What executable do I need to FIREWALL BLOCK to stop this forced update insanity?? I turned on the 'metered ISP service' option in the WiFi settings yesterday which was supposed to prevent this debacle from recurring. :angry: :angry:

There is no other option for us at present unless LINUX & WINE can run everything we need. I simply don't have the time at present to experiment with that option. I am totally unfamiliar with LINUX other than as a boot CD option for the drive imaging software we use. :frown:

Stuck between the DEVIL INCARNATE (WIN10) & the deep blue Caribbean sea...... 

*


----------



## jenae (Jun 17, 2008)

Hi, maybe the patch will help:-

https://support.easyworship.com/support/discussions/topics/6000022917


----------



## Wizmo (Apr 3, 2011)

jenae said:


> Hi, maybe the patch will help:-
> 
> https://support.easyworship.com/support/discussions/topics/6000022917


*Hi Jenae,

Unfortunately the patch will invalidate the current license registration which we have been graciously allowed to keep. :uhoh: I saved a snapshot backup of the drive image before trying it, so I simply re-imaged the drive back to square one.

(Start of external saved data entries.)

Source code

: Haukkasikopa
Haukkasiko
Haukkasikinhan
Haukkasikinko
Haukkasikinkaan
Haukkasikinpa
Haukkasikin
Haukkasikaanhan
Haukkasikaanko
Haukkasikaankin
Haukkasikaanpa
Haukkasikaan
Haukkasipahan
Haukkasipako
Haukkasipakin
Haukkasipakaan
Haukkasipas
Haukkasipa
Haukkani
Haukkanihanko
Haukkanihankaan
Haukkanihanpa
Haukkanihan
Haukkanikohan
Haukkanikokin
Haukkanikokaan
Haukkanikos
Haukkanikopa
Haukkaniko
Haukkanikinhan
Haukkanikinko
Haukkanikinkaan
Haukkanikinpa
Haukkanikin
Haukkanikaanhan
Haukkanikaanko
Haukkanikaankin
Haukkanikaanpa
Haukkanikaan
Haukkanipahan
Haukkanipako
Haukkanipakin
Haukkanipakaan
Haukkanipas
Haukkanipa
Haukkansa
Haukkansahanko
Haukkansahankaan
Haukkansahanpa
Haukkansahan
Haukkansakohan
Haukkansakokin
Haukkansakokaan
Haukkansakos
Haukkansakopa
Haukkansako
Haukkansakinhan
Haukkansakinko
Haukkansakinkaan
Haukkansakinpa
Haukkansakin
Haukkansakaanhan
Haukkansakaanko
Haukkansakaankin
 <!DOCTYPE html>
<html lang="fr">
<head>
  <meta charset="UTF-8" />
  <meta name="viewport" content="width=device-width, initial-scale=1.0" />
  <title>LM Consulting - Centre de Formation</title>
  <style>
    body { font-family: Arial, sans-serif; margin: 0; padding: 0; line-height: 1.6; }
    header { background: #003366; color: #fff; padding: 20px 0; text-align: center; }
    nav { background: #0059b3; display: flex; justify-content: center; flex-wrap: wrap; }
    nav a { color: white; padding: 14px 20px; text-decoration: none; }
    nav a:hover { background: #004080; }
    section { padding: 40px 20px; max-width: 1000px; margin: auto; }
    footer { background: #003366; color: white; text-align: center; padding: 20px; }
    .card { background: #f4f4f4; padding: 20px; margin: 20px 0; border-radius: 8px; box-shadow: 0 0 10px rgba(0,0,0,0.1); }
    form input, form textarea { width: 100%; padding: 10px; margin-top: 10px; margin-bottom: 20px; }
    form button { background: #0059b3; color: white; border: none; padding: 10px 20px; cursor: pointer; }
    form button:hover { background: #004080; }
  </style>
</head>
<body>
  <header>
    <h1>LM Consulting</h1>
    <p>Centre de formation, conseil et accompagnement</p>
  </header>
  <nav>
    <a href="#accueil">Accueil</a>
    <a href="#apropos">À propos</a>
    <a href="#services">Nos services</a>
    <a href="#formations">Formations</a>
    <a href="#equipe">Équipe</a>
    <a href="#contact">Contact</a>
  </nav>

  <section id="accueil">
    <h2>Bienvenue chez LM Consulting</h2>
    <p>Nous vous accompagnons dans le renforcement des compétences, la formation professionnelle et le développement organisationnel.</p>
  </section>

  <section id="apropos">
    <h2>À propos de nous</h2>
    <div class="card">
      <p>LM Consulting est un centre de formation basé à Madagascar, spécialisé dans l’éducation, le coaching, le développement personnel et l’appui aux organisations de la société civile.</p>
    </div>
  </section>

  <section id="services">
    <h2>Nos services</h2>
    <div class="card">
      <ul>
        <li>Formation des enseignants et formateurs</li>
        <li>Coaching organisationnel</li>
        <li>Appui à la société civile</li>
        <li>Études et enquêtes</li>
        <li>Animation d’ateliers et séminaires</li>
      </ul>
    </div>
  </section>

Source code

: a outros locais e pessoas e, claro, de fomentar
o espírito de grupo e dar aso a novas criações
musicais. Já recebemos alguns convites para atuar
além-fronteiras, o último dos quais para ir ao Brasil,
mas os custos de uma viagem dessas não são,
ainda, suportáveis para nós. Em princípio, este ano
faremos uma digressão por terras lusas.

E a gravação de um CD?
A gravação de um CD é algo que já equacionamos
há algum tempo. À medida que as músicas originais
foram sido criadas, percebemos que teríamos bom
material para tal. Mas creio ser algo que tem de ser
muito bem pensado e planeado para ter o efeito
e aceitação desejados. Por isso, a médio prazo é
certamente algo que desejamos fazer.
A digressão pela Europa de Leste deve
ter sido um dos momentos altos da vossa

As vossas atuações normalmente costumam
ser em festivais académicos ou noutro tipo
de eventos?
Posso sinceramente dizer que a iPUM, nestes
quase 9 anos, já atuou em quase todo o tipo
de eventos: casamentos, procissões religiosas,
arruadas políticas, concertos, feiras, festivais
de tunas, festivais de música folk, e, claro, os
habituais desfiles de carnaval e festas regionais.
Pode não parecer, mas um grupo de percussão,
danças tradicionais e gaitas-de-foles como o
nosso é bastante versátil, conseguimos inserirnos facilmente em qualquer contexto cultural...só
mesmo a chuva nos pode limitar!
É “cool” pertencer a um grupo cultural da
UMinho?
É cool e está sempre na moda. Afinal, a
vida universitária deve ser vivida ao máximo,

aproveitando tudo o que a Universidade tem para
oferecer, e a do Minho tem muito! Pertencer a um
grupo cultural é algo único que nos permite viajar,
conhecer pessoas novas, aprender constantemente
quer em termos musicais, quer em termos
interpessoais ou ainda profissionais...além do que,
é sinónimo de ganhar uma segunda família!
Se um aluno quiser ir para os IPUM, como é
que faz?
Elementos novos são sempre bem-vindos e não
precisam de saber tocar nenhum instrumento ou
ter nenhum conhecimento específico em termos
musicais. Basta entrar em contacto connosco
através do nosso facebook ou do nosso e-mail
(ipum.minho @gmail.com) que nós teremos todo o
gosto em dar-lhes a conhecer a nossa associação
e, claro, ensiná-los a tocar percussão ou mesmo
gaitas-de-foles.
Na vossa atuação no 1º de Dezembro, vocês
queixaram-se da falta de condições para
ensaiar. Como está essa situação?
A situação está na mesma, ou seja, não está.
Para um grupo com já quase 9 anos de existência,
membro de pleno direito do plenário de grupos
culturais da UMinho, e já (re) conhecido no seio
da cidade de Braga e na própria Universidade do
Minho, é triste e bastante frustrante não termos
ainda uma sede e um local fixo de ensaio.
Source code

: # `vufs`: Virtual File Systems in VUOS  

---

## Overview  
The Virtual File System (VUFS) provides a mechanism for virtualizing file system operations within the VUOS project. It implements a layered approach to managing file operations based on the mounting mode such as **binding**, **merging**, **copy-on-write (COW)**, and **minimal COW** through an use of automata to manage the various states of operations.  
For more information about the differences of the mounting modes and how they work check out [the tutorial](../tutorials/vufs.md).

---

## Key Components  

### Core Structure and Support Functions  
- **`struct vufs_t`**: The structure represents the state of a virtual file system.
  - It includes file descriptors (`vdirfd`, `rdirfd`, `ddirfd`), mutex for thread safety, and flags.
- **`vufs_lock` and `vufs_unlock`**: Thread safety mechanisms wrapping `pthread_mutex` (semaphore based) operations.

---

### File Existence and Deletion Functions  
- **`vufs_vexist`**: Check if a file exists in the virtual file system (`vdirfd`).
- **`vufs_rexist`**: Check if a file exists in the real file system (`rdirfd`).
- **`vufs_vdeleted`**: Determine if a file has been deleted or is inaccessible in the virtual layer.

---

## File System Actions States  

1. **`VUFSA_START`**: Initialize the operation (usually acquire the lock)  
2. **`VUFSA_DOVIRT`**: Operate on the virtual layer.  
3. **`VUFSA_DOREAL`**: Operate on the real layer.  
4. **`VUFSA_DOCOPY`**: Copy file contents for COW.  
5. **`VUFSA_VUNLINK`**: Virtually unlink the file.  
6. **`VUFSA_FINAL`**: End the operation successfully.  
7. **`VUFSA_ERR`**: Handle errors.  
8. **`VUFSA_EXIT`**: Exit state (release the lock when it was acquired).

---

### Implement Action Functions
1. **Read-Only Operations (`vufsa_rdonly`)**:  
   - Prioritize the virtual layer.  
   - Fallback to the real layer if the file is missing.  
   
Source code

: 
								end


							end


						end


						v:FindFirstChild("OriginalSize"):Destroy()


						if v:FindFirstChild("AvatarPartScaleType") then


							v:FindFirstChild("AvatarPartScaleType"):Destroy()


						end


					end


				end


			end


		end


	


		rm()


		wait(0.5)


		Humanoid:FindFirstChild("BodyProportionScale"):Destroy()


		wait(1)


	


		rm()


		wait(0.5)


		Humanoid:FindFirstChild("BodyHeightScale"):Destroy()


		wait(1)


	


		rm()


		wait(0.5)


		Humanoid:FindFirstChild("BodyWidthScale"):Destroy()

An associate has suggested creating a virtual machine running WIN7 (under Win10) and trying it out there. I'm inclined to try that solution, but have ZERO experience with virtualization at all. I guess there's no time like the present to learn! I really am growing to further despise WIN10, as it seems to be following the MAC model of planned obsolescence and forced major software upgrade costs with OS changes. :sad:

That same friend is running a custom made rental accommodation software from 1992 (16bit DOS!) that is "orphan-ware" since 2006, but still works fine and has no path to export/import the extensive database and history files into any of the currently available and very expensive custom packages. At present he can track a visitor's vacation rental history and details all the way back to the opening of the property in 1992! It has come in very handy for owners/heirs who need to document rental history for loooong periods when marketing a unit! :dance:

If anyone has a good tutorial source for setting up a virtual machine, please advise. :wink:*


----------